-- START TASK INPUT --

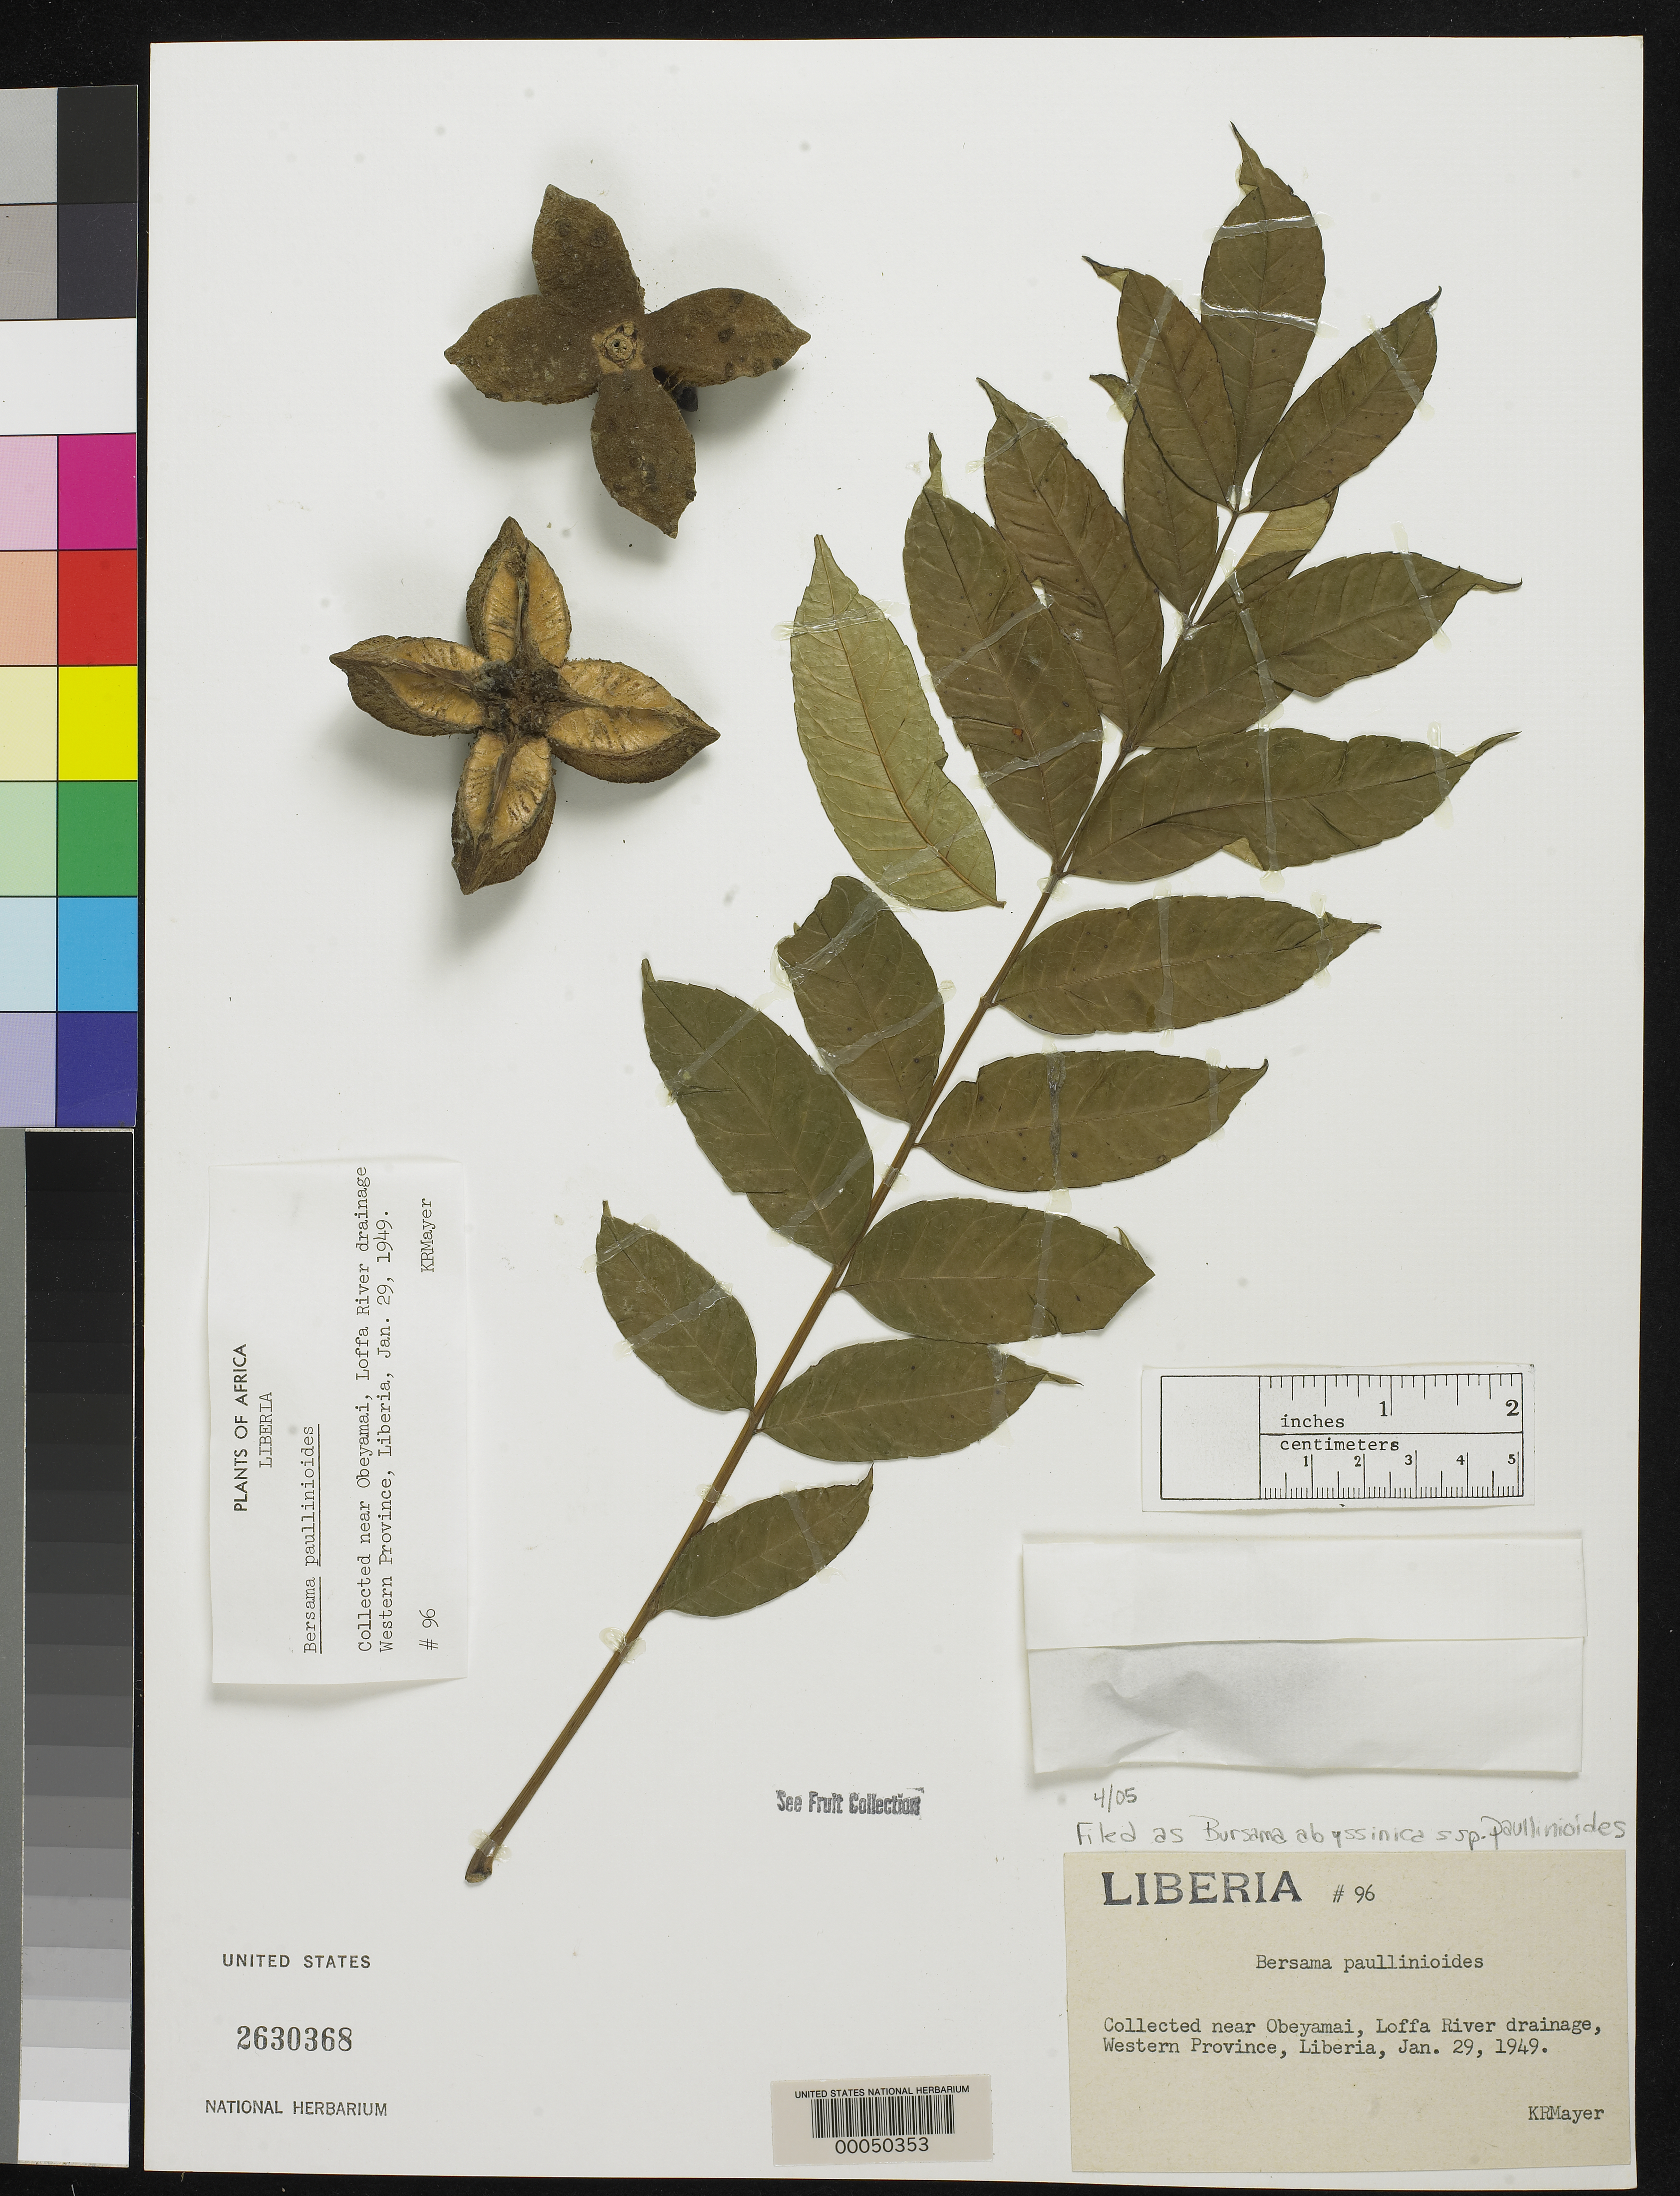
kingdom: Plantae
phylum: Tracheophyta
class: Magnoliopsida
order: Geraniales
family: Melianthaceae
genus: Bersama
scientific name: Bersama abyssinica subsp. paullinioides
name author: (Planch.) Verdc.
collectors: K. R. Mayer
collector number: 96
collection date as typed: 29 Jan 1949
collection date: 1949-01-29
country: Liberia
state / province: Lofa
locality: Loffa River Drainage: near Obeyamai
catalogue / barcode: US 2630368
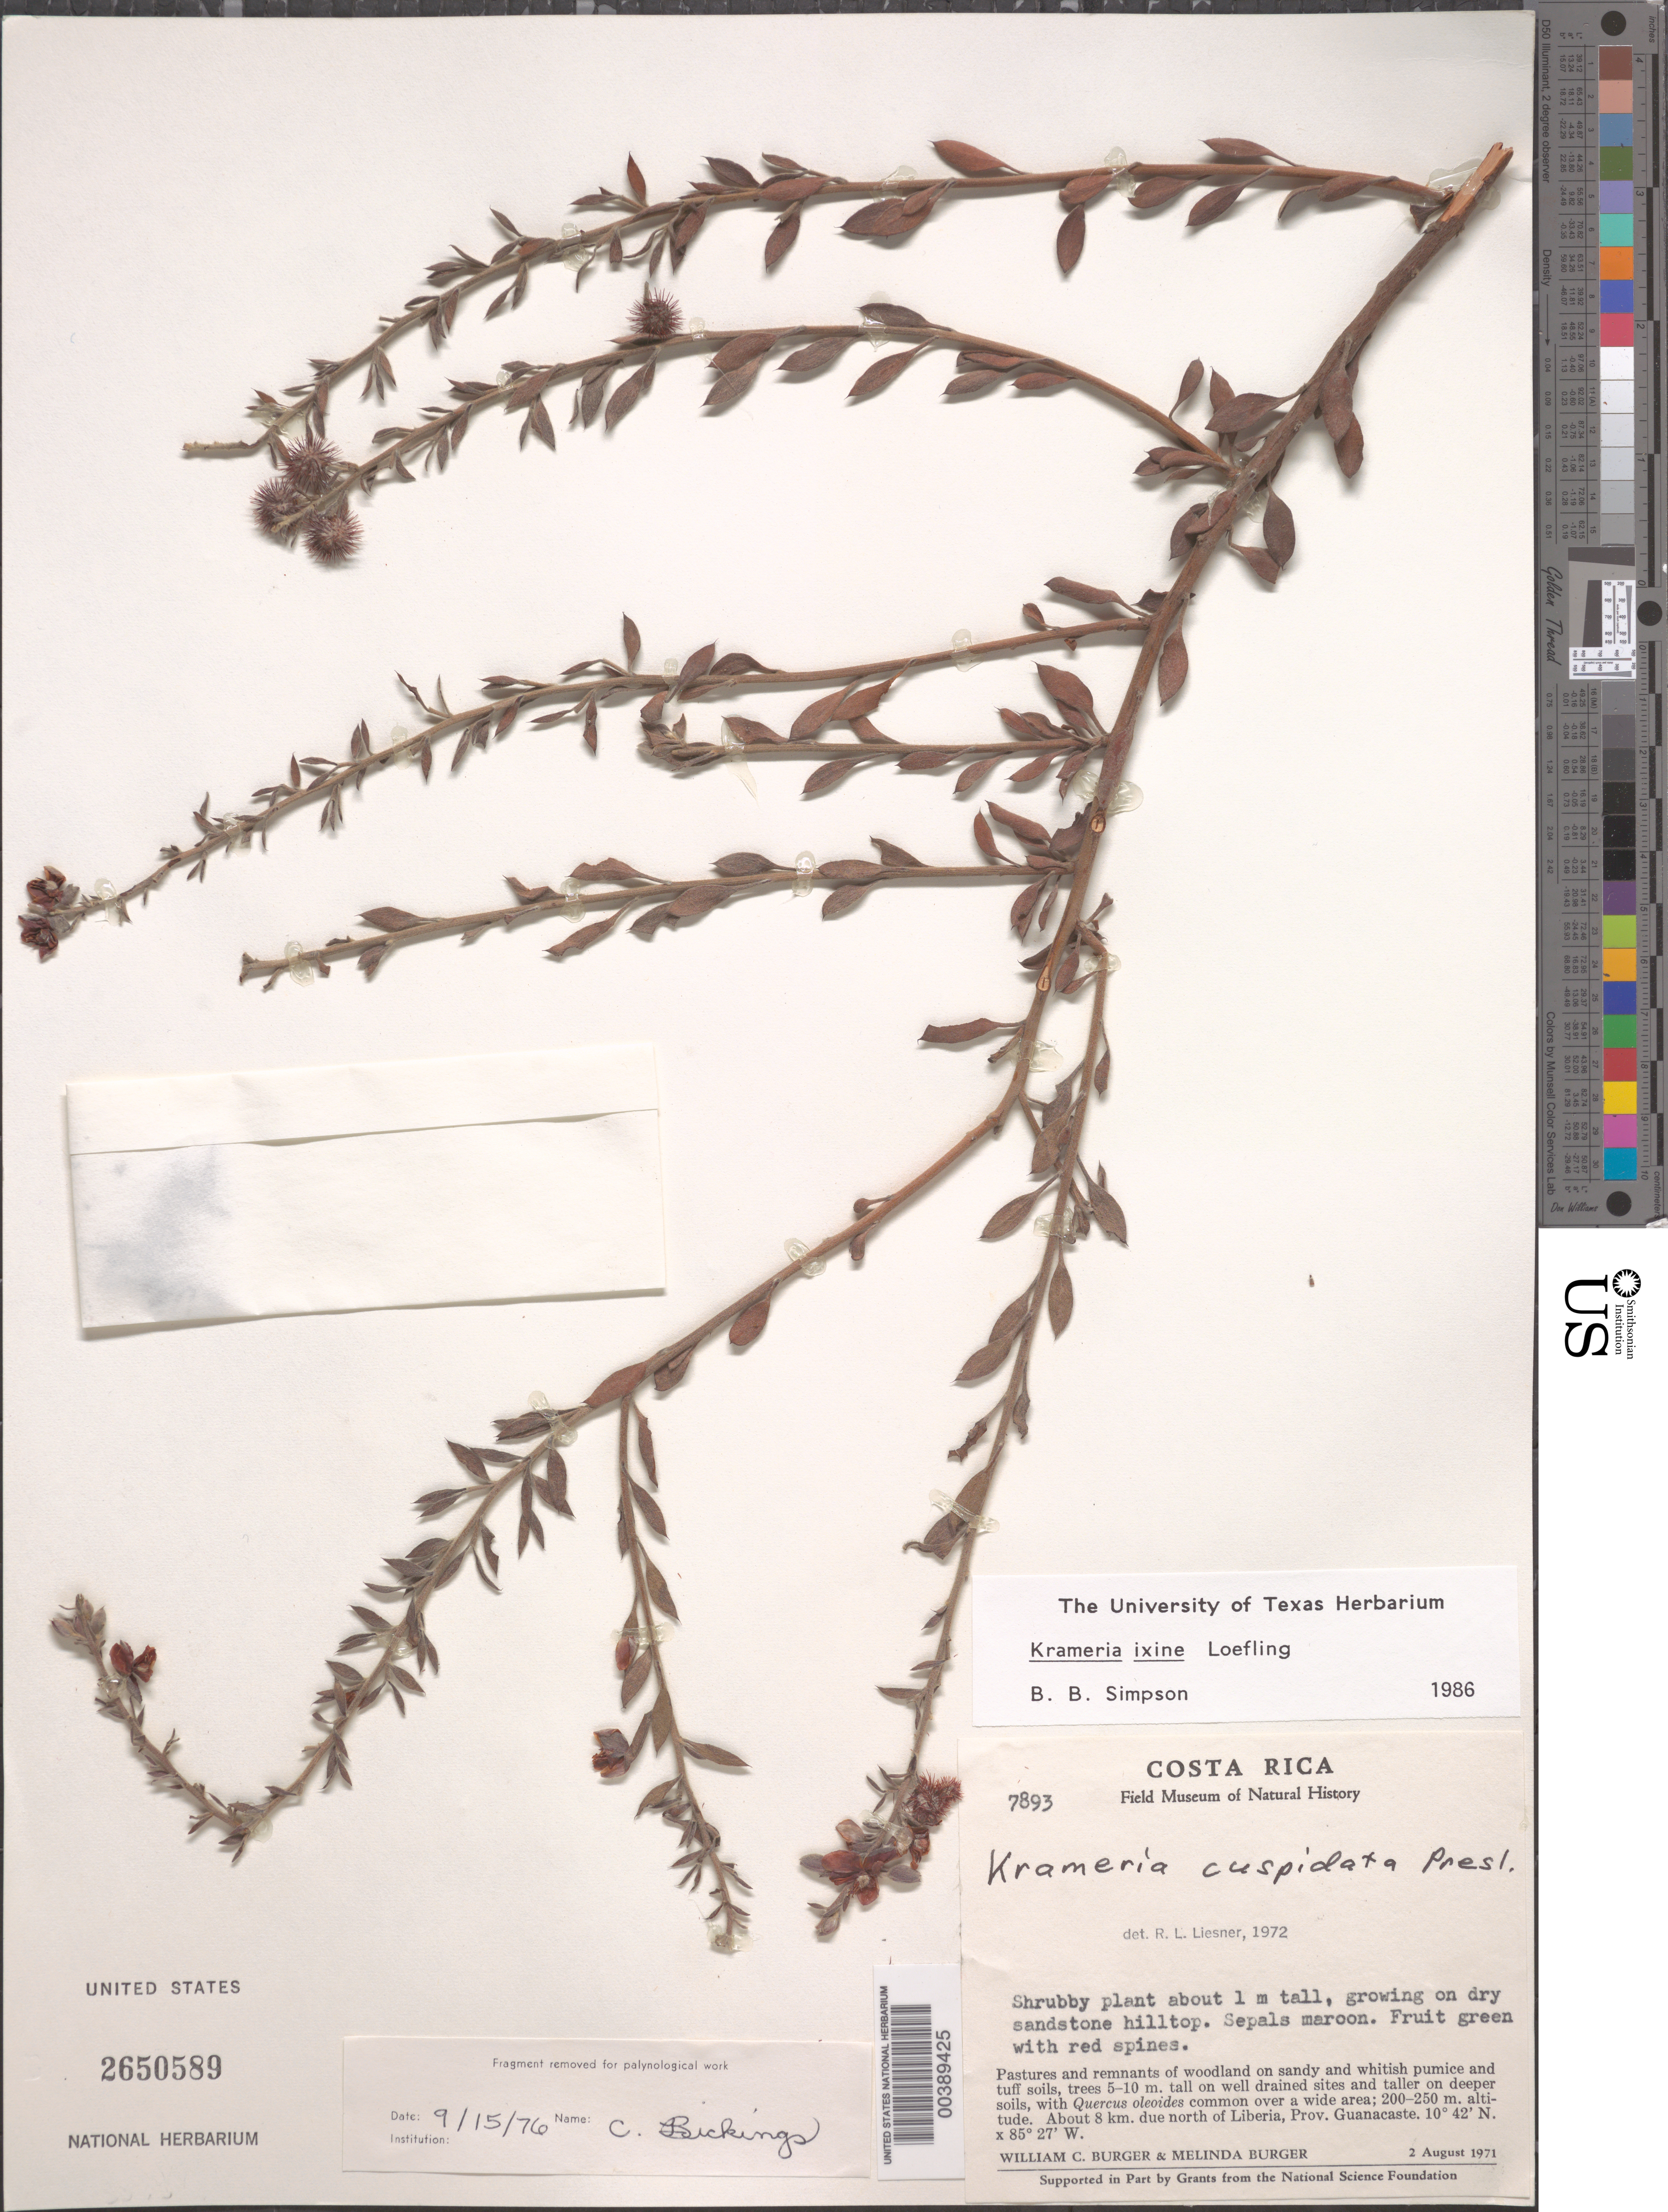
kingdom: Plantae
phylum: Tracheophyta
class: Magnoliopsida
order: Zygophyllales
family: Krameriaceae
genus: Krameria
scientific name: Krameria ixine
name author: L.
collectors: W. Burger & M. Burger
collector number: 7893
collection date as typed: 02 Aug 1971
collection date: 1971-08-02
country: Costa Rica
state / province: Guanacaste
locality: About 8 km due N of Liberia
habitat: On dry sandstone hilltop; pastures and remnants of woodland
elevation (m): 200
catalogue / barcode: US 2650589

-- END TASK INPUT --

[CHALLENGE]
Reproduce the material above word for word, starting at the beginning of the material and ending at the line that contains "name author: L.", with that line included. Leave the pictures out of your copy.

[WRITTEN REPLY]
kingdom: Plantae
phylum: Tracheophyta
class: Magnoliopsida
order: Geraniales
family: Melianthaceae
genus: Bersama
scientific name: Bersama abyssinica subsp. paullinioides
name author: (Planch.) Verdc.
collectors: K. R. Mayer
collector number: 96
collection date as typed: 29 Jan 1949
collection date: 1949-01-29
country: Liberia
state / province: Lofa
locality: Loffa River Drainage: near Obeyamai
catalogue / barcode: US 2630368
kingdom: Plantae
phylum: Tracheophyta
class: Magnoliopsida
order: Zygophyllales
family: Krameriaceae
genus: Krameria
scientific name: Krameria ixine
name author: L.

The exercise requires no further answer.